Activity =>
Please lay out the data below as a Markdown table with a "Row" column holding the row number and a "Line" column holding the line. Skip blank lines and leave the pictures out.

[Collected data entries]
▬▬▬▬▬▬

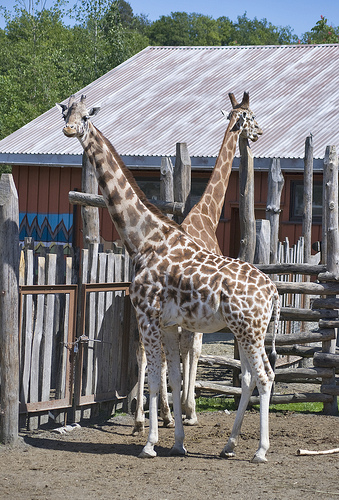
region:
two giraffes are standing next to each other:
[52, 86, 281, 464]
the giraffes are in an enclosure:
[7, 93, 337, 496]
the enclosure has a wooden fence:
[2, 138, 338, 496]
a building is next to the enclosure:
[2, 38, 338, 261]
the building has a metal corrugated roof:
[7, 36, 337, 167]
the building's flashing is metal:
[1, 148, 338, 179]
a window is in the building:
[285, 177, 328, 227]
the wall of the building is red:
[13, 167, 336, 258]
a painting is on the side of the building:
[16, 211, 79, 295]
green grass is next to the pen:
[177, 384, 338, 418]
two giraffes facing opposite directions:
[50, 86, 278, 254]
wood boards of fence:
[24, 253, 68, 394]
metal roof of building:
[141, 58, 198, 113]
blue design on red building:
[30, 201, 61, 236]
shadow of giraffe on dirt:
[36, 430, 180, 460]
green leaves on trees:
[0, 41, 71, 95]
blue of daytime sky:
[268, 3, 311, 22]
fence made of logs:
[281, 260, 328, 403]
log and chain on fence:
[58, 334, 85, 371]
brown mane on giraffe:
[118, 160, 145, 199]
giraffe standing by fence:
[56, 97, 279, 460]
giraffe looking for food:
[183, 99, 265, 249]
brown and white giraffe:
[57, 95, 277, 464]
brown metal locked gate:
[20, 281, 133, 423]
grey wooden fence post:
[323, 147, 338, 410]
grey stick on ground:
[294, 445, 337, 452]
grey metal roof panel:
[1, 42, 338, 161]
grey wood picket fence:
[20, 246, 126, 426]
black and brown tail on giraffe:
[270, 293, 280, 370]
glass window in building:
[290, 179, 327, 221]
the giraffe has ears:
[31, 106, 226, 196]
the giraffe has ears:
[42, 61, 141, 167]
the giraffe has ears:
[48, 94, 110, 142]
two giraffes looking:
[42, 41, 279, 460]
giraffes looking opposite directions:
[1, 63, 276, 381]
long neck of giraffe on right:
[161, 70, 284, 265]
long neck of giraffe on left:
[40, 110, 178, 264]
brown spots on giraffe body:
[133, 244, 240, 326]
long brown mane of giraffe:
[105, 95, 183, 233]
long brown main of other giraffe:
[179, 132, 244, 231]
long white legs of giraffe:
[49, 299, 283, 454]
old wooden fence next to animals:
[0, 232, 114, 399]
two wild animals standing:
[0, 69, 293, 397]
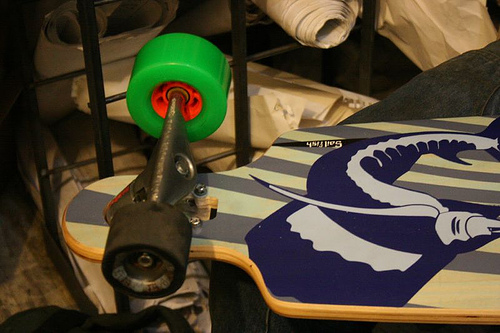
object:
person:
[206, 0, 499, 333]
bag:
[0, 303, 193, 331]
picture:
[247, 114, 499, 306]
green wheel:
[121, 32, 232, 143]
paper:
[254, 0, 368, 51]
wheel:
[98, 200, 193, 298]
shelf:
[0, 0, 379, 332]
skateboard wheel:
[102, 200, 192, 300]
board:
[52, 117, 499, 320]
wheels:
[126, 31, 236, 138]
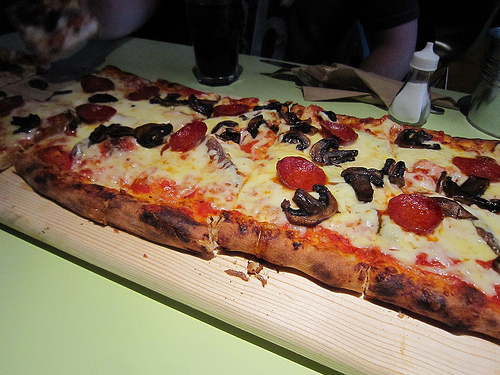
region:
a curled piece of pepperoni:
[276, 156, 326, 188]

▬▬▬▬▬▬

Expected answer =>
| Row | Line |
|---|---|
| 1 | region: |
| 2 | two giraffes are standing next to each other: |
| 3 | [52, 86, 281, 464] |
| 4 | the giraffes are in an enclosure: |
| 5 | [7, 93, 337, 496] |
| 6 | the enclosure has a wooden fence: |
| 7 | [2, 138, 338, 496] |
| 8 | a building is next to the enclosure: |
| 9 | [2, 38, 338, 261] |
| 10 | the building has a metal corrugated roof: |
| 11 | [7, 36, 337, 167] |
| 12 | the building's flashing is metal: |
| 13 | [1, 148, 338, 179] |
| 14 | a window is in the building: |
| 15 | [285, 177, 328, 227] |
| 16 | the wall of the building is red: |
| 17 | [13, 167, 336, 258] |
| 18 | a painting is on the side of the building: |
| 19 | [16, 211, 79, 295] |
| 20 | green grass is next to the pen: |
| 21 | [177, 384, 338, 418] |
| 22 | two giraffes facing opposite directions: |
| 23 | [50, 86, 278, 254] |
| 24 | wood boards of fence: |
| 25 | [24, 253, 68, 394] |
| 26 | metal roof of building: |
| 27 | [141, 58, 198, 113] |
| 28 | blue design on red building: |
| 29 | [30, 201, 61, 236] |
| 30 | shadow of giraffe on dirt: |
| 31 | [36, 430, 180, 460] |
| 32 | green leaves on trees: |
| 33 | [0, 41, 71, 95] |
| 34 | blue of daytime sky: |
| 35 | [268, 3, 311, 22] |
| 36 | fence made of logs: |
| 37 | [281, 260, 328, 403] |
| 38 | log and chain on fence: |
| 39 | [58, 334, 85, 371] |
| 40 | brown mane on giraffe: |
| 41 | [118, 160, 145, 199] |
| 42 | giraffe standing by fence: |
| 43 | [56, 97, 279, 460] |
| 44 | giraffe looking for food: |
| 45 | [183, 99, 265, 249] |
| 46 | brown and white giraffe: |
| 47 | [57, 95, 277, 464] |
| 48 | brown metal locked gate: |
| 49 | [20, 281, 133, 423] |
| 50 | grey wooden fence post: |
| 51 | [323, 147, 338, 410] |
| 52 | grey stick on ground: |
| 53 | [294, 445, 337, 452] |
| 54 | grey metal roof panel: |
| 55 | [1, 42, 338, 161] |
| 56 | grey wood picket fence: |
| 57 | [20, 246, 126, 426] |
| 58 | black and brown tail on giraffe: |
| 59 | [270, 293, 280, 370] |
| 60 | glass window in building: |
| 61 | [290, 179, 327, 221] |
| 62 | the giraffe has ears: |
| 63 | [31, 106, 226, 196] |
| 64 | the giraffe has ears: |
| 65 | [42, 61, 141, 167] |
| 66 | the giraffe has ears: |
| 67 | [48, 94, 110, 142] |
| 68 | two giraffes looking: |
| 69 | [42, 41, 279, 460] |
| 70 | giraffes looking opposite directions: |
| 71 | [1, 63, 276, 381] |
| 72 | long neck of giraffe on right: |
| 73 | [161, 70, 284, 265] |
| 74 | long neck of giraffe on left: |
| 75 | [40, 110, 178, 264] |
| 76 | brown spots on giraffe body: |
| 77 | [133, 244, 240, 326] |
| 78 | long brown mane of giraffe: |
| 79 | [105, 95, 183, 233] |
| 80 | long brown main of other giraffe: |
| 81 | [179, 132, 244, 231] |
| 82 | long white legs of giraffe: |
| 83 | [49, 299, 283, 454] |
| 84 | old wooden fence next to animals: |
| 85 | [0, 232, 114, 399] |
| 86 | two wild animals standing: |
| 87 | [0, 69, 293, 397] |
| 88 | object: |
| 89 | person: |
| 90 | [206, 0, 499, 333] |
| 91 | bag: |
| 92 | [0, 303, 193, 331] |
| 93 | picture: |
| 94 | [247, 114, 499, 306] |
| 95 | green wheel: |
| 96 | [121, 32, 232, 143] |
| 97 | paper: |
| 98 | [254, 0, 368, 51] |
| 99 | wheel: |
| 100 | [98, 200, 193, 298] |
| 101 | shelf: |
| 102 | [0, 0, 379, 332] |
| 103 | skateboard wheel: |
| 104 | [102, 200, 192, 300] |
| 105 | board: |
| 106 | [52, 117, 499, 320] |
| 107 | wheels: |
| 108 | [126, 31, 236, 138] |
| 109 | region: |
| 110 | a curled piece of pepperoni: |
| 111 | [276, 156, 326, 188] |